While reading Lucifer’s Hammer I have felt constantly conflicted about the authors’ portrayal of different social groups at the time the book was created, specifically minorities, women, liberals, and the like. Although there is a decidedly vast array of character types throughout the novel, one cannot help but begin to notice a pattern develop among characters that the authors seem more sympathetic towards and those characters who receive less favorable attention.
Conservationists, for instance, appear as lunatics who only want to pick fights and hate advancement. When Harvey meets Mabe Bishop (155), for instance, we can see a starting contrast between the cool and collected Randall and the fanatical, unreasoning Bishop. While Bishop rambles on about the deterioration of the planet and the threat of atomic energy, Randall calmly dismisses her complaints and, rather informatively, cancels out her claims and then feels triumphant when she cannot counter his argument. Does anyone else find it odd that she not only stands behind every cause that a stereotypical conservationist at the time would (spray cans and the ozone layer, etc.) and that she seems to simply regurgitate complaints rather than provide an actual challenge to modernity?

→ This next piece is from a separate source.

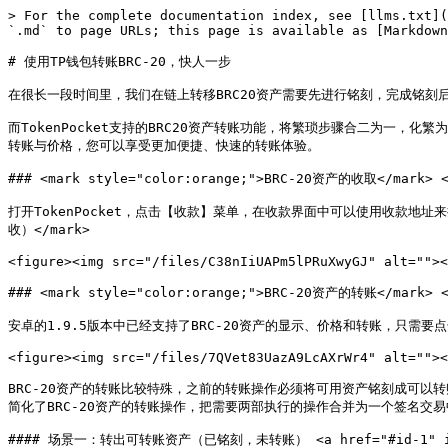
> For the complete documentation index, see [llms.txt](
`.md` to page URLs; this page is available as [Markdown
# 使用TP钱包转账BRC-20，快人一步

Then there are the women in general. For the most part, Niven and Pournelle seem to classify female characters into two categories: weak wives and girlfriends who become fodder for the readers’ bloodlust and strong, “modern” women. Women such as Loretta who are petty, greedy, and unreasonable are simply accessories that turn to liabilities and later die off, releasing their men and allowing them to survive without the burden of suitcases full of makeup. Women like Maureen, Leonilla, and Eileen, on the other hand, embrace modernity, can take care of themselves but have the potential for nurturing, and have sex appeal to boot. Is this slightly tilted in favor of a current standard of what is considered desirable in women or is this
And what about the African Americans? Again, we have two groups: those who are considered urban thugs and those who have conformed to the majority. While the latter group—Rick and the mayor of LA—are all successful and seem almost the same as their Caucasian counterparts, other African Americans in Lucifer’s Hammer rob and murder for a living. Not much room for ethnocentrism.

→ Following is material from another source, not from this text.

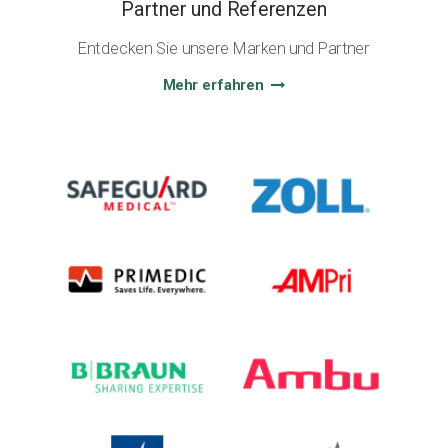
Partner und Referenzen
Entdecken Sie unsere Marken und Partner
Mehr erfahren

So ultimately what I am asking is whether the characters in this book are a product of uncensored views of social groups at the time or if this book is the construct of the authors’ interpretation of the times. Before you answer, keep this in mind: this book was made in the late seventies. PC is not as prevalent at this time, so writers at this time are free to call things as they see them. What we now would call stereotypes may have been more of the standard back then.
[ps I know the authors were into technology and all, but the part where Maureen microwaved frozen steaks just killed me. I'm a vegetarian and I wanted to cry; no cut of meat deserves to go out that way!]